*WHAT YOU SHOULD DO*. Reproduce the data below exactly. Skip the pictures.

*GIVEN MATERIAL*.
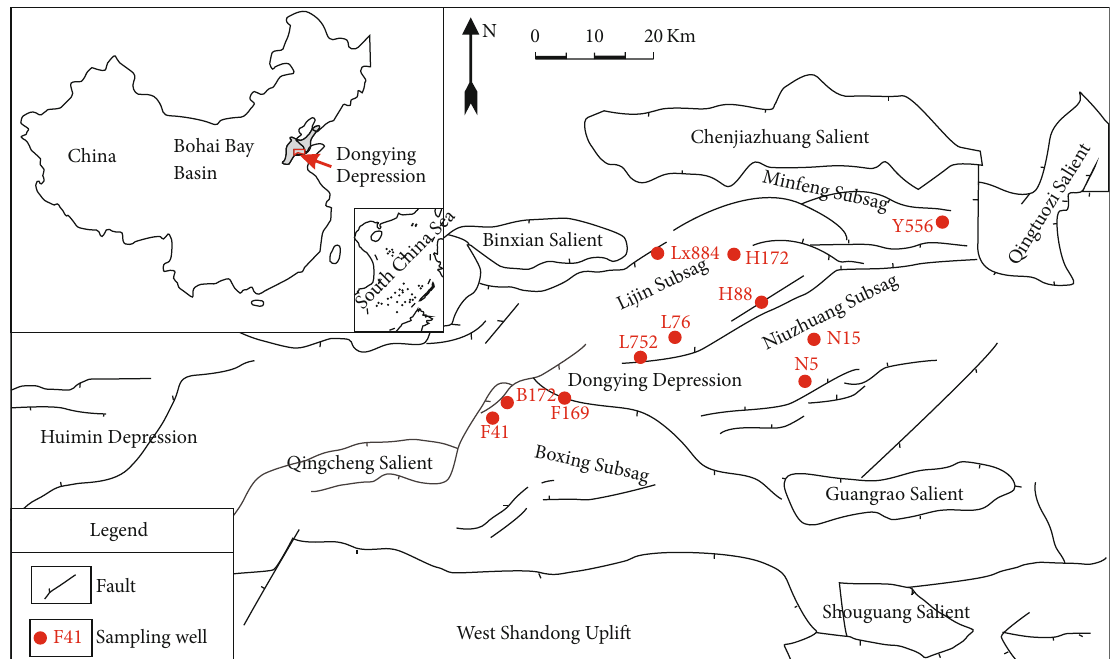
Figure 1: Study area geological structure and sampling locations [6,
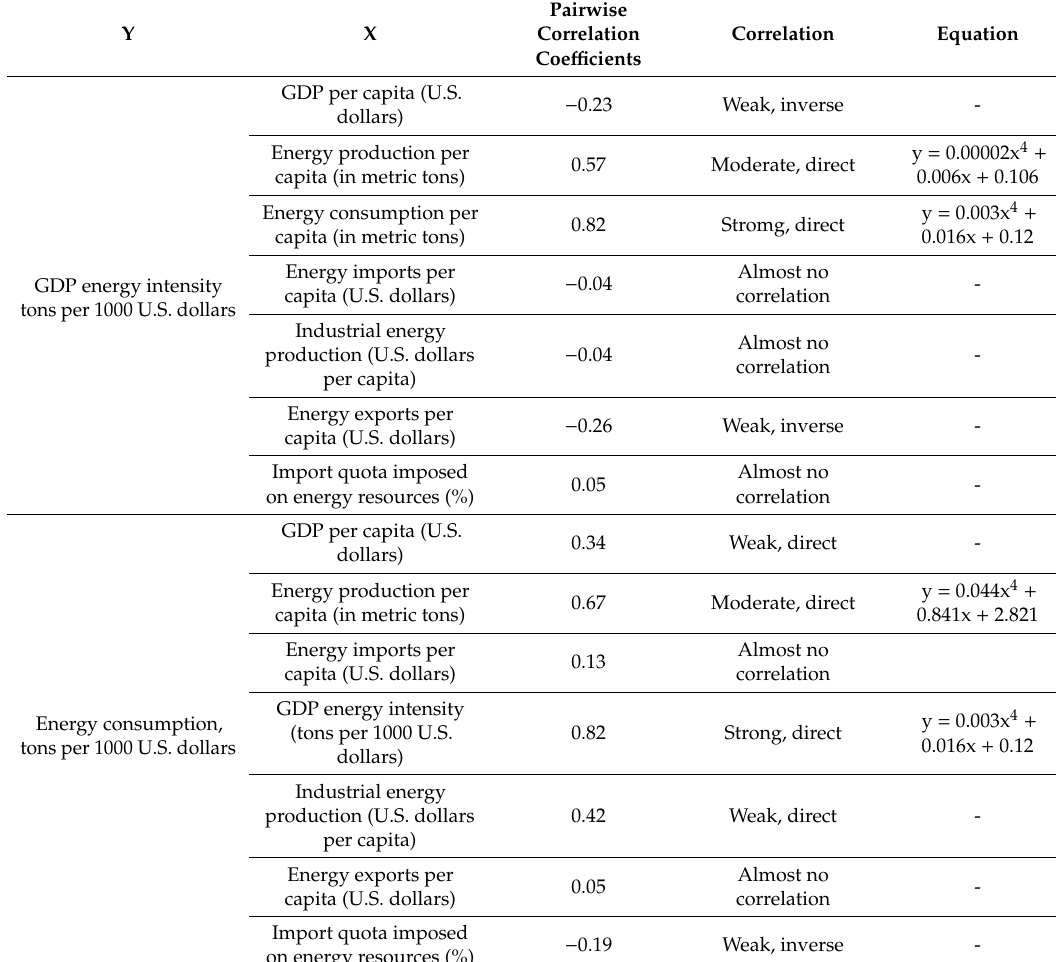
Table 1. Pairwise correlation coe ffi cients describing the relationship between the GDP energy intensity, energy consumption, and other factors under study. Y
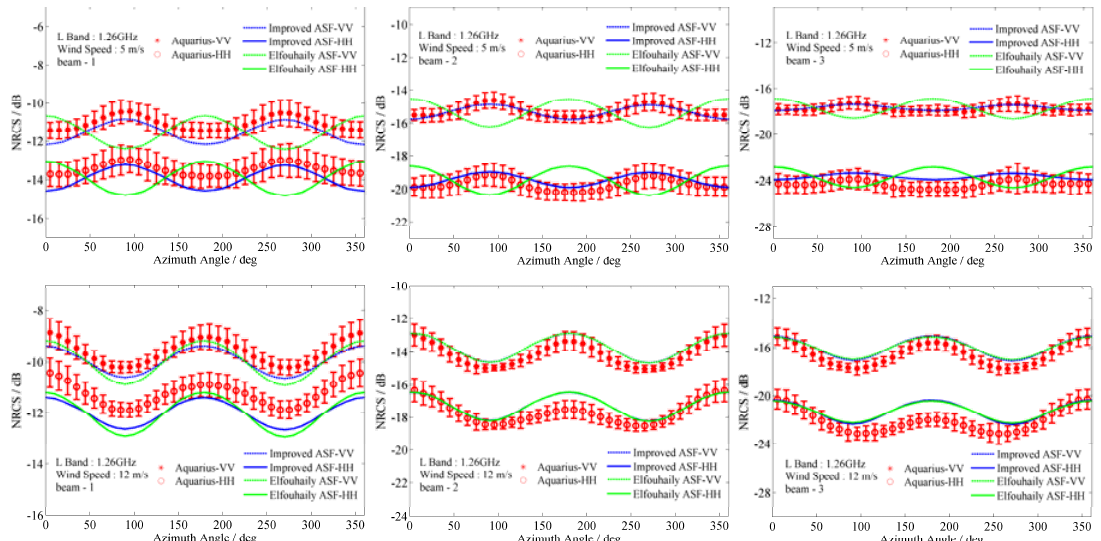
Figure 5. Comparison of azimuthal features of scattering curves between model simulations with two ASFs and satellite observations. The upper and bottom rows represent the wind speed at 5 and 12 m/s wind, respectively. The left column corresponds to beam 1, the middle column corresponds to beam 2, and the right column corresponds to beam 3. Here, beams 1, 2 and 3 denote the incidence angles of 28.7 ◦ , 37.8 ◦ and 45.6 ◦ , respectively. Red stars and circles are the binned matchup averages for VV and HH polarization, respectively; the vertical bars represent ± 1 SD of the matchup data. Dash lines and solid lines are model simulations for VV and HH polarization, respectively. Green and blue lines denote the model simulations with Elfouhaily’s ASF and our improved ASF, respectively.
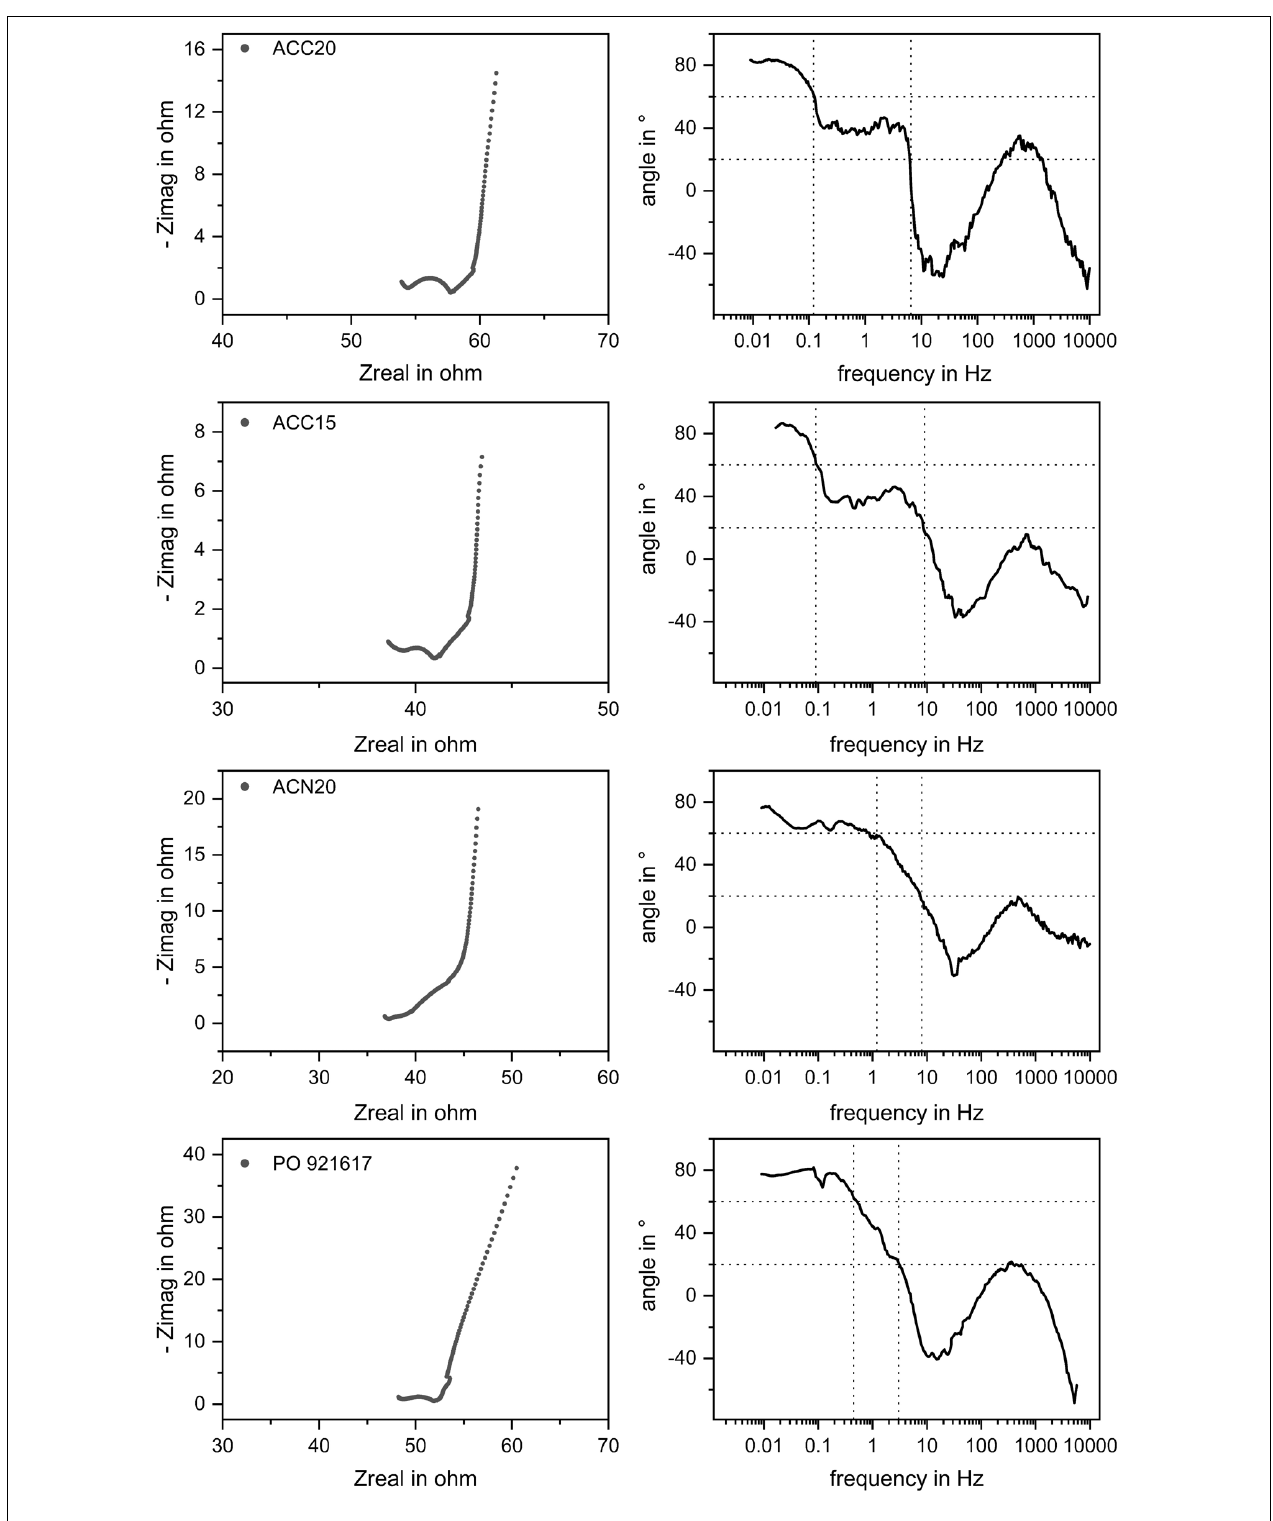
FIGURE 4 | Results of EIS measurements of the different electrode materials in a 50 mM NaCl solution. The Nyquist and the NIF plots are shown for all materials which are indicating the three characteristic parts in the Nyquist and NIF plots. Similar contact resistances can be seen whereas differences appear by looking at the slopes in the medium and low frequency parts leading to different material characteristics like specific capacitances and diffusion behaviors.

*WRITTEN REPLY*.
Figure 1: Study area geological structure and sampling locations [6,
Table 1. Pairwise correlation coe ffi cients describing the relationship between the GDP energy intensity, energy consumption, and other factors under study. Y
Figure 5. Comparison of azimuthal features of scattering curves between model simulations with two ASFs and satellite observations. The upper and bottom rows represent the wind speed at 5 and 12 m/s wind, respectively. The left column corresponds to beam 1, the middle column corresponds to beam 2, and the right column corresponds to beam 3. Here, beams 1, 2 and 3 denote the incidence angles of 28.7 ◦ , 37.8 ◦ and 45.6 ◦ , respectively. Red stars and circles are the binned matchup averages for VV and HH polarization, respectively; the vertical bars represent ± 1 SD of the matchup data. Dash lines and solid lines are model simulations for VV and HH polarization, respectively. Green and blue lines denote the model simulations with Elfouhaily’s ASF and our improved ASF, respectively.
FIGURE 4 | Results of EIS measurements of the different electrode materials in a 50 mM NaCl solution. The Nyquist and the NIF plots are shown for all materials which are indicating the three characteristic parts in the Nyquist and NIF plots. Similar contact resistances can be seen whereas differences appear by looking at the slopes in the medium and low frequency parts leading to different material characteristics like specific capacitances and diffusion behaviors.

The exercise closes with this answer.